» **Activity**
The lines to reproduce run from the one containing "Q: Are there both" through the final line of the entries; write them out exactly and add nothing.

» **Supplied material**
# # # # # # #

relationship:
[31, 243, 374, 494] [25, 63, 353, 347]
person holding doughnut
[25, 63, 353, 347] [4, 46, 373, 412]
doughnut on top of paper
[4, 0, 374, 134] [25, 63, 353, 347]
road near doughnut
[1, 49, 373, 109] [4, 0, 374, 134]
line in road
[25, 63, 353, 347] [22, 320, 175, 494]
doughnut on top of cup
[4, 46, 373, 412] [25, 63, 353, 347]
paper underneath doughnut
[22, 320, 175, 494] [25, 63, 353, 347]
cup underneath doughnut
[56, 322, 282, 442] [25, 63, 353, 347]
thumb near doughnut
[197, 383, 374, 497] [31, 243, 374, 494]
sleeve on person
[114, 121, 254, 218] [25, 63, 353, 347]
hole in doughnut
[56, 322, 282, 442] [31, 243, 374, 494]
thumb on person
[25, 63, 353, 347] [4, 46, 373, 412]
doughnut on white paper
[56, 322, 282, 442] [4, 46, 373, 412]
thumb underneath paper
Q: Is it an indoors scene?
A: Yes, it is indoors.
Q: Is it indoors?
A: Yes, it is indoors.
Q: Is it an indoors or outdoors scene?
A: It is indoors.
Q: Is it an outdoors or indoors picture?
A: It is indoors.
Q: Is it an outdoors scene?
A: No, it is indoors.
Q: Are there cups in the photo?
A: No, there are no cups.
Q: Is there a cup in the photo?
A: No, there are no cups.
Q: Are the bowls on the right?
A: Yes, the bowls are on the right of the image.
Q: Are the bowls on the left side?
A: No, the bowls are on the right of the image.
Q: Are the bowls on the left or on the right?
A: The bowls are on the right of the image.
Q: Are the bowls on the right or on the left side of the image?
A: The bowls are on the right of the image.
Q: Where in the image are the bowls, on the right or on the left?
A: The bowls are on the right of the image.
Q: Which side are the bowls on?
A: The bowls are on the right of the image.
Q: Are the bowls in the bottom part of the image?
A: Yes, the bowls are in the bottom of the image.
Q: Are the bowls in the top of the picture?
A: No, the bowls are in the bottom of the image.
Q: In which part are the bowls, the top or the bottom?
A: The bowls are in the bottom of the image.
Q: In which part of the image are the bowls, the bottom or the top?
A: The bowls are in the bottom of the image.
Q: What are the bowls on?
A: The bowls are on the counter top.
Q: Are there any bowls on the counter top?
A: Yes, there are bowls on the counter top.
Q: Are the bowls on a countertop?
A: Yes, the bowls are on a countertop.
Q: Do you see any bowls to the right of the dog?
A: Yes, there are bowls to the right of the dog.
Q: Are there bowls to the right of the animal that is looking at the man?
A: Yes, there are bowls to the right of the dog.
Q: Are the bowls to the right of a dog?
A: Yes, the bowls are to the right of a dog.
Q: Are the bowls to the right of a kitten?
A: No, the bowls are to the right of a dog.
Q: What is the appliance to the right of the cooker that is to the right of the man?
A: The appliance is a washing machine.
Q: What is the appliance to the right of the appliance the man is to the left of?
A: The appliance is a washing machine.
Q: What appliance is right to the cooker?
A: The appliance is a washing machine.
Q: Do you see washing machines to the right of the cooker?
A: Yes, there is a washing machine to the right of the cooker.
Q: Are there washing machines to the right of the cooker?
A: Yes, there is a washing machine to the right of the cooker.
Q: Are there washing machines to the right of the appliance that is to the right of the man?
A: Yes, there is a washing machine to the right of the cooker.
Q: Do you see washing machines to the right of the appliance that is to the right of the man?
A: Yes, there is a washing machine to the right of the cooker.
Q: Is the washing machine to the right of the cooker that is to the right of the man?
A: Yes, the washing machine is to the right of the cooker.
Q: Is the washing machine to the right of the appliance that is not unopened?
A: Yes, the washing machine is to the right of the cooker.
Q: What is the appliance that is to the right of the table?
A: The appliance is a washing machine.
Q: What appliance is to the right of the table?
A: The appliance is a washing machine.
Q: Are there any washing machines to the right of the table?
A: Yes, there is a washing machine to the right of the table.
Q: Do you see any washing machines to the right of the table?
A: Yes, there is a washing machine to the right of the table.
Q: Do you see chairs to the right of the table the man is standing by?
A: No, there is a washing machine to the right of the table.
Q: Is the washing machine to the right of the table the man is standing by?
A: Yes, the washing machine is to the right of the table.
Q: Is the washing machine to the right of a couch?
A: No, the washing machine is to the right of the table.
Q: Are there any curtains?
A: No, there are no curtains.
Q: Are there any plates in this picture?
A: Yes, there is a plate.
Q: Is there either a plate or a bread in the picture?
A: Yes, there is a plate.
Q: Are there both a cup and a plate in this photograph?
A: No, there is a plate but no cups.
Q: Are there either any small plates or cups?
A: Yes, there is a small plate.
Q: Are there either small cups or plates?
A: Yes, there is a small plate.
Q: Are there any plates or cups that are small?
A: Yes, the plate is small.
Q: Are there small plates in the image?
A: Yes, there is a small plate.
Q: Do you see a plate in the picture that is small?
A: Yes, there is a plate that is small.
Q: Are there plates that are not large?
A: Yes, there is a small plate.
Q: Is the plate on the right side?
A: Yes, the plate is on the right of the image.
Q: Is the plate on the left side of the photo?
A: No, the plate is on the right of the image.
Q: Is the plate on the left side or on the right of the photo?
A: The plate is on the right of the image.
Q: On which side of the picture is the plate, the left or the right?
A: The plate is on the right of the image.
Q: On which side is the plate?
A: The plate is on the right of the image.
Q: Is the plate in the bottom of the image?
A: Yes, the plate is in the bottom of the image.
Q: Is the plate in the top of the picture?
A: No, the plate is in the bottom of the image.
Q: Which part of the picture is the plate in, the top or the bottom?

# # # # # # #

» **Your response**
Q: Are there both a cup and a plate in this photograph?
A: No, there is a plate but no cups.
Q: Are there either any small plates or cups?
A: Yes, there is a small plate.
Q: Are there either small cups or plates?
A: Yes, there is a small plate.
Q: Are there any plates or cups that are small?
A: Yes, the plate is small.
Q: Are there small plates in the image?
A: Yes, there is a small plate.
Q: Do you see a plate in the picture that is small?
A: Yes, there is a plate that is small.
Q: Are there plates that are not large?
A: Yes, there is a small plate.
Q: Is the plate on the right side?
A: Yes, the plate is on the right of the image.
Q: Is the plate on the left side of the photo?
A: No, the plate is on the right of the image.
Q: Is the plate on the left side or on the right of the photo?
A: The plate is on the right of the image.
Q: On which side of the picture is the plate, the left or the right?
A: The plate is on the right of the image.
Q: On which side is the plate?
A: The plate is on the right of the image.
Q: Is the plate in the bottom of the image?
A: Yes, the plate is in the bottom of the image.
Q: Is the plate in the top of the picture?
A: No, the plate is in the bottom of the image.
Q: Which part of the picture is the plate in, the top or the bottom?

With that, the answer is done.